- The Washington Times - Thursday, August 25, 2005

HONOLULU — The new commander of the U.S. Pacific Fleet, Adm. Gary Roughhead, an interested onlooker of the joint Chinese-Russian military maneuvers during the past eight days, has posed a critical question about the rapidly modernizing Chinese navy: “What do [the Chinese] see as the intended use of that navy?

“Clearly, the Chinese are developing a very capable modern military, especially the navy,” Adm. Roughead said in an interview at his Pearl Harbor headquarters.

If that navy “is to ensure the free flow of commerce, that would not be surprising,” he said, nodding toward the sea lanes in the South China and East China seas through which pass the oil and raw materials that feed China’s expanding economy, not to mention its soaring exports.

The admiral added, however: “What if the intent is not purely to defend the sea lanes?” He left the question open.

Adm. Roughead said his command had been watching the maneuvers centered in China on the Shandong Peninsula across the Yellow Sea from the Korean Peninsula.

He was keenly interested in learning what ships and aircraft the Chinese and Russians had sent into the war games, how they operated together, and how they integrated their commands and communications.

The exercise marked another step in a gradual Sino-Russian reconciliation after decades of rivalry during the days of the Soviet Union.
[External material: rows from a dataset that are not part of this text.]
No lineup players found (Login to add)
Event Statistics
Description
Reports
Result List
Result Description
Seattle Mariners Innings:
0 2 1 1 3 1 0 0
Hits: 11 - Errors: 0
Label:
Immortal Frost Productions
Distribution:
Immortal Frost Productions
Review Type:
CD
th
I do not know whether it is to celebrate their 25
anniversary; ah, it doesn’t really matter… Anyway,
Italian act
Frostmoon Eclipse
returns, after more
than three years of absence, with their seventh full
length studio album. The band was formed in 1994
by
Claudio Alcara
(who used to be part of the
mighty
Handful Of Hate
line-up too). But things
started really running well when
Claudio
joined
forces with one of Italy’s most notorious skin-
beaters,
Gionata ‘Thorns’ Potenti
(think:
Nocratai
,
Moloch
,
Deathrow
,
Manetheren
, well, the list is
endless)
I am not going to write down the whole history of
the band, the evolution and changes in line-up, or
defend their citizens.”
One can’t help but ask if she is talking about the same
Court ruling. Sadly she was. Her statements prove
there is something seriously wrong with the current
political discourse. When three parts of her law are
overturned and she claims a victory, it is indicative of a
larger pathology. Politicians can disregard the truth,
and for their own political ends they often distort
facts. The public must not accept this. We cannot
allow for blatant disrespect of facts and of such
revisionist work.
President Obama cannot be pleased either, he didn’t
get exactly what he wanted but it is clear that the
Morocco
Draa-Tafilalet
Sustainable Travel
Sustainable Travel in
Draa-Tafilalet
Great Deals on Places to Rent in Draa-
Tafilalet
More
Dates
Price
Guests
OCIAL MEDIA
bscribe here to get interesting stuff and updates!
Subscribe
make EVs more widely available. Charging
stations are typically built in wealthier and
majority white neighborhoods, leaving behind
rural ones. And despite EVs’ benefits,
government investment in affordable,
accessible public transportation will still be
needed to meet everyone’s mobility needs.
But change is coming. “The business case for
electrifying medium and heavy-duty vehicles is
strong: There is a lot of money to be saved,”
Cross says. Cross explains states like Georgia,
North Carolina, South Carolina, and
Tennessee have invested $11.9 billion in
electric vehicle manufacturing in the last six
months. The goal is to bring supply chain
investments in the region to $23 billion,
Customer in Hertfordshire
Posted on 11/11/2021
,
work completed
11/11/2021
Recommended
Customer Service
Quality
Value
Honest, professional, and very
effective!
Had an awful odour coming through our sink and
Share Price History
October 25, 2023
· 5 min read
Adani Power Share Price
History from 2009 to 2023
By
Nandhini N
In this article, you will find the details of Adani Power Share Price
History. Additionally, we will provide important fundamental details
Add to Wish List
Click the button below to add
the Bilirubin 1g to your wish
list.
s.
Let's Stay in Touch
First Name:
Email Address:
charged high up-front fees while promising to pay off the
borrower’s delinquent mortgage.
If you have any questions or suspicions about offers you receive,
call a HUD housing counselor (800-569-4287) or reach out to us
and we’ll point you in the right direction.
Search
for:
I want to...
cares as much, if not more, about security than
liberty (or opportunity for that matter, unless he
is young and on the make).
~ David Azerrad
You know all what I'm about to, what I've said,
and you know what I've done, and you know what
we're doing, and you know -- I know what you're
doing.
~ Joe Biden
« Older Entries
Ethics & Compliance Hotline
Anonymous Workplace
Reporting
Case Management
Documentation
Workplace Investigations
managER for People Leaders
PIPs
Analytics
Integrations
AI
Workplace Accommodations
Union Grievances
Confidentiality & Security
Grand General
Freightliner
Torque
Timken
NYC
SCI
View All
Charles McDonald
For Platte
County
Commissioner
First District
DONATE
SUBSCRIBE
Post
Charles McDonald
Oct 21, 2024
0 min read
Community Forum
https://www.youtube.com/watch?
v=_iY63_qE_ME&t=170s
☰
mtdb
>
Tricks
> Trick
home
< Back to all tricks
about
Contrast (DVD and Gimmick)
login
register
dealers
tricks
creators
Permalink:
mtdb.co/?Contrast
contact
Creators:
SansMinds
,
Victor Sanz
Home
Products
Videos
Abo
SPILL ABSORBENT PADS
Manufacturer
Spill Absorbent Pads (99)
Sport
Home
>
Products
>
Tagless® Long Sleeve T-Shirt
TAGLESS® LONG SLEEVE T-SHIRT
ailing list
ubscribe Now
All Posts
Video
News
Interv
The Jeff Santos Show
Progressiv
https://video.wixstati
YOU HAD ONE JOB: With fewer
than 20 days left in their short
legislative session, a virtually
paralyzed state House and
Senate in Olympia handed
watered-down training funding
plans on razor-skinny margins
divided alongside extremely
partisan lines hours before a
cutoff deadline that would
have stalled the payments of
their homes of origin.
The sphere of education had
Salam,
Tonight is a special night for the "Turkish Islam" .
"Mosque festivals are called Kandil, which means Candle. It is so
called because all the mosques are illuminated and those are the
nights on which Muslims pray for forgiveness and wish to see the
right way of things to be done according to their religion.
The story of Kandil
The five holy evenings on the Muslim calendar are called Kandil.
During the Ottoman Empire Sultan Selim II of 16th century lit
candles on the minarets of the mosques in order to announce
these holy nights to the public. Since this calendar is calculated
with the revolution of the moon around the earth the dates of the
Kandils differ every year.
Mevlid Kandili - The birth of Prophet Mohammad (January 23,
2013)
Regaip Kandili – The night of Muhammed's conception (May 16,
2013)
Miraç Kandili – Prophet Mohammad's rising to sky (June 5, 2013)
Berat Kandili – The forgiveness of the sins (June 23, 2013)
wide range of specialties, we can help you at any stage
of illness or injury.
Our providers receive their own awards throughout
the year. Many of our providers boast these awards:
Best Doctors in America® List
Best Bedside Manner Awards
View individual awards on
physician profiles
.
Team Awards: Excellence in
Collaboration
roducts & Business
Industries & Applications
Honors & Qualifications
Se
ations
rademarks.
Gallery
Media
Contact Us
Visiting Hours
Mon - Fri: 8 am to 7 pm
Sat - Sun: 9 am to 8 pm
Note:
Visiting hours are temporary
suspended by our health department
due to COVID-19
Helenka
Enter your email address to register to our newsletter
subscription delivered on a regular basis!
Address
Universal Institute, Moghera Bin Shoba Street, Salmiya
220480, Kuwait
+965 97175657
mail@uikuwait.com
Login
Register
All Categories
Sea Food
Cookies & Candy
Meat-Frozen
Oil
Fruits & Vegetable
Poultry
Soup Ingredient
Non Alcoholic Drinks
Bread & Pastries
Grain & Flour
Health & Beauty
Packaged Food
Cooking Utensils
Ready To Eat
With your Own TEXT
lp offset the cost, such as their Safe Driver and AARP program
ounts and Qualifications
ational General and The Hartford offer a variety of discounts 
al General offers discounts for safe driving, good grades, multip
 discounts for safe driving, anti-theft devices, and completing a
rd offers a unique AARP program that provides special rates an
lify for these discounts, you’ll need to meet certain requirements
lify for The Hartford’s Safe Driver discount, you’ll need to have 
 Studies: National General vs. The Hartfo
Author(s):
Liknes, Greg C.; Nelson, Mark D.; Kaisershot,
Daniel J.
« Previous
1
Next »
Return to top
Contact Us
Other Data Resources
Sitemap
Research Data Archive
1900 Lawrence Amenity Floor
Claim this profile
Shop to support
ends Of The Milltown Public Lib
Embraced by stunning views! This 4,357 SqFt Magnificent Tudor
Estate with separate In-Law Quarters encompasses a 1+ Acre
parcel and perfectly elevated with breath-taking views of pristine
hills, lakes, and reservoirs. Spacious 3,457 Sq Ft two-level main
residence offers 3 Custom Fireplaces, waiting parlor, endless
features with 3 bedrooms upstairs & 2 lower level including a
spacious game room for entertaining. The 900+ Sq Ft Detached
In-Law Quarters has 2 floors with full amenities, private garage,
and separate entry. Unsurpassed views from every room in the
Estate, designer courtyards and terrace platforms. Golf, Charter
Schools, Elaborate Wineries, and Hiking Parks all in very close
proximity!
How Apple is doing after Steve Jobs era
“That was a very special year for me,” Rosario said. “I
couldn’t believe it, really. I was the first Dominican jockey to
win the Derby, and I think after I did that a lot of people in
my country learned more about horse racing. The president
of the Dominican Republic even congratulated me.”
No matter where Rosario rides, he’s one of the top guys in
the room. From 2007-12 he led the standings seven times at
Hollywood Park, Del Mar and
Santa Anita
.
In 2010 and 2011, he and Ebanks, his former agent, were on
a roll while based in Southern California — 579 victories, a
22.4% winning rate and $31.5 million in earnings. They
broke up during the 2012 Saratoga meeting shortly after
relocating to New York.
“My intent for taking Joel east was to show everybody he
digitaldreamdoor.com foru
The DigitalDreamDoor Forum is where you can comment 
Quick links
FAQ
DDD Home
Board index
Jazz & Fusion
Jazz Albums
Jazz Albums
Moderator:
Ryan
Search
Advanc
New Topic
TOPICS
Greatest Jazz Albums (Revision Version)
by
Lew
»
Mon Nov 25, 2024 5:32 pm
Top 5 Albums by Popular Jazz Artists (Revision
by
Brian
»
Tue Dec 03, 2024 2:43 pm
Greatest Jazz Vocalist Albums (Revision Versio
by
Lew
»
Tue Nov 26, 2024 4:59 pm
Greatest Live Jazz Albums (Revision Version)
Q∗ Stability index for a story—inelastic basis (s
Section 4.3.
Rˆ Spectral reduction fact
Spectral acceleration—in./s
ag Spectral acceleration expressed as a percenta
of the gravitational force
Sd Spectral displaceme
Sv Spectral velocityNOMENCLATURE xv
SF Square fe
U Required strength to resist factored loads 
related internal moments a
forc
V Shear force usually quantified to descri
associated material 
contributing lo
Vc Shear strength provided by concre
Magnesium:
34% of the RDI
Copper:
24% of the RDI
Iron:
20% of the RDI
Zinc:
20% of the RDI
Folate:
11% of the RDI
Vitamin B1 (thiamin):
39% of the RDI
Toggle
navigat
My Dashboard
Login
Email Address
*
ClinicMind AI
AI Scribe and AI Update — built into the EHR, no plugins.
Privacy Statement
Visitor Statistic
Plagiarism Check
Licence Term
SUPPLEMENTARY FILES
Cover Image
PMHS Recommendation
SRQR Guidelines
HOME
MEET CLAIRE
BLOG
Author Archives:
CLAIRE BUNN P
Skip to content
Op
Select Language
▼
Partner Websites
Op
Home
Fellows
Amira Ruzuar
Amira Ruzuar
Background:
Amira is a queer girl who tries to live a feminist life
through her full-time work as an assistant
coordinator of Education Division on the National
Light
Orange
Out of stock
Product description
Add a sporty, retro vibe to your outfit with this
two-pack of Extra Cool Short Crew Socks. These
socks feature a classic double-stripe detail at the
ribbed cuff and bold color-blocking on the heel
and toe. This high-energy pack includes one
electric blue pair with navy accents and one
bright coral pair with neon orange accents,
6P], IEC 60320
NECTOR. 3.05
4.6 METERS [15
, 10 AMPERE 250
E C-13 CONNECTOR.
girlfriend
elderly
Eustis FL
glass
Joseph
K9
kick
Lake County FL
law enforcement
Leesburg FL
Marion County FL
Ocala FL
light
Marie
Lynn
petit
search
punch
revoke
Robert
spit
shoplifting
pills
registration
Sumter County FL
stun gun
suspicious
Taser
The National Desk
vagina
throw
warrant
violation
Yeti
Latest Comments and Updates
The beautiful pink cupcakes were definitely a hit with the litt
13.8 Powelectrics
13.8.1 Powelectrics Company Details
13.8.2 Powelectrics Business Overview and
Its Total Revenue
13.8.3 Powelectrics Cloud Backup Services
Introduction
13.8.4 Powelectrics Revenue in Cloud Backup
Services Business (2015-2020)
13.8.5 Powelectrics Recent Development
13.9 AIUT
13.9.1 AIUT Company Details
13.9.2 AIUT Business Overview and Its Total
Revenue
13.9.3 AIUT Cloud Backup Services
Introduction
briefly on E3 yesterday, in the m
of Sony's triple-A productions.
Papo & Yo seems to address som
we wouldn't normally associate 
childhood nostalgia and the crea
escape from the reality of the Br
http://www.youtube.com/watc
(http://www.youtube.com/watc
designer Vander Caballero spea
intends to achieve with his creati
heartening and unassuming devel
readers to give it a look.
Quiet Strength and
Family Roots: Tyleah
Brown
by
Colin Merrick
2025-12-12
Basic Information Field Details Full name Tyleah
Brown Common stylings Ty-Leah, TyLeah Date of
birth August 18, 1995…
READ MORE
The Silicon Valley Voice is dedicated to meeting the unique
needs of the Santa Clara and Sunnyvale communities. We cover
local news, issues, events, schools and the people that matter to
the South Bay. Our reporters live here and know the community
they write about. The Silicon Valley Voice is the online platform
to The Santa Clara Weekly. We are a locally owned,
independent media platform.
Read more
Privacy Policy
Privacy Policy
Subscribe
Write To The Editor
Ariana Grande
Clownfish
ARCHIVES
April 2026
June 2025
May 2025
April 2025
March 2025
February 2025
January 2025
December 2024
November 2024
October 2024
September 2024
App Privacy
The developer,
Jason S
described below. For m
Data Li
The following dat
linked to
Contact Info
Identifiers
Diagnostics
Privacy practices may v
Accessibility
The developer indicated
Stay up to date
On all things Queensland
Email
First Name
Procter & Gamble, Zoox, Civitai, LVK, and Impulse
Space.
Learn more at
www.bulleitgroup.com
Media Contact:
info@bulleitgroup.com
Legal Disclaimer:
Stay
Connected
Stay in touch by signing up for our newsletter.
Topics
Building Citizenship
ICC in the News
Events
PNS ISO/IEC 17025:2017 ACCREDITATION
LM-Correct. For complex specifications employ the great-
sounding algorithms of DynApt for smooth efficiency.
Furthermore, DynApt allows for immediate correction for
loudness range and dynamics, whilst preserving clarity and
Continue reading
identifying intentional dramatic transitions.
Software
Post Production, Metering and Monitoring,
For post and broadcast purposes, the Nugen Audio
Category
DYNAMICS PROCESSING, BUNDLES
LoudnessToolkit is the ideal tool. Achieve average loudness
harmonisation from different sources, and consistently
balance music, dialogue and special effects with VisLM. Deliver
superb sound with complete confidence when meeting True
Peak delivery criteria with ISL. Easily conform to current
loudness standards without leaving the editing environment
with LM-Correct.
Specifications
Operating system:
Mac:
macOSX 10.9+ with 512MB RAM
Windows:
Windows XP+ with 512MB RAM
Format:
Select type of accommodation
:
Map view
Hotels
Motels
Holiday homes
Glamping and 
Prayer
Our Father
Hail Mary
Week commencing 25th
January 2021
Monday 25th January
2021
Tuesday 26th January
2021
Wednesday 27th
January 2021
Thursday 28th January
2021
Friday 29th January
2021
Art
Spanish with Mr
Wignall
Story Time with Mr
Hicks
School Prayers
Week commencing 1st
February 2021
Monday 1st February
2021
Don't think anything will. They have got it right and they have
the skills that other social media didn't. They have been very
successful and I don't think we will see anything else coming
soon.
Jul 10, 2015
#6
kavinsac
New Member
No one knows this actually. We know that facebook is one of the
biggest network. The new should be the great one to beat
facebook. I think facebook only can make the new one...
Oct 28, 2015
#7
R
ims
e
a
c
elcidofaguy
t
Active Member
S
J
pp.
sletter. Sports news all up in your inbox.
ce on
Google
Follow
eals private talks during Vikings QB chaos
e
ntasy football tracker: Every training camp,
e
It appeared to have had three purposes: Put the United States on notice that it has military competitors in the Western Pacific; show the Taiwanese once again that China would use force if that island nation declared formal independence; and market more Russian weapons to China, which already has bought Russian warships and aircraft.

The U.S. Pacific Fleet was not invited to send observers to the maneuvers, nor would Adm. Roughead or any other officer discuss ways in which intelligence was being gathered.

It would have been normal practice, however, for U.S. forces to have been watching and listening closely, using U.S. submarines, reconnaissance aircraft and surveillance satellites.

Adm. Roughead, who took command of the Pacific Fleet’s 200 warships, 1,400 aircraft, and 190,000 sailors and Marines on July 8, said he would not drastically change course from that set by his predecessor, Adm. Walter F. Doran.

“When you come on watch,” Adm. Roughead said, “normally you don’t try to trim the sails right away.”

Much of his attention will be directed to continuing the transformation of the armed forces as ordered by Defense Secretary Donald H. Rumsfeld.

In the Pacific and Asia, that objective is adding to Navy responsibilities as the United States plans to depend on sea power and air power rather than ground forces in most contingencies.

On the dispute over Taiwan, for instance, the United States would rely on ships and planes to help defend Taiwan if China sought to enforce its claim of sovereignty with an assault, and if President Bush decided it would be in the U.S.’s interest to resist.

Adm. Roughead said he planned to invite more Asian and Pacific navies to take part in multilateral exercises, in contrast to bilateral drills.

To increase their ability to operate together, he would like to persuade allied navies to codify their procedures.

That would be true not only with blue-water navies, such as those of Japan, Australia and India, but also with the smaller navies of Southeast Asia fighting pirates that prey on merchant ships in those constricted waters.

The admiral stressed, however, that he would seek informal arrangements, not another NATO one.

The need for codified procedures is also needed within the U.S. Navy, Adm. Roughead said.

Not many years ago, the United States really had two navies, the Atlantic and the Pacific, each with its own way of operating. With a smaller Navy today, ships could be deployed from one fleet to another and must be able to fit in to a new assignment seamlessly.

With an eye toward China’s expanding submarine force, Adm. Roughead emphasized anti-submarine warfare.

The Navy relies on submarines, said to be the best weapon against other submarines, and surface ships equipped with sonar and torpedoes. It also depends on new anti-submarine missiles and low-flying aircraft such as the PA-C Orion laden with detection devices and weapons.

“This is an area that we want to be able to dominate,” the admiral said.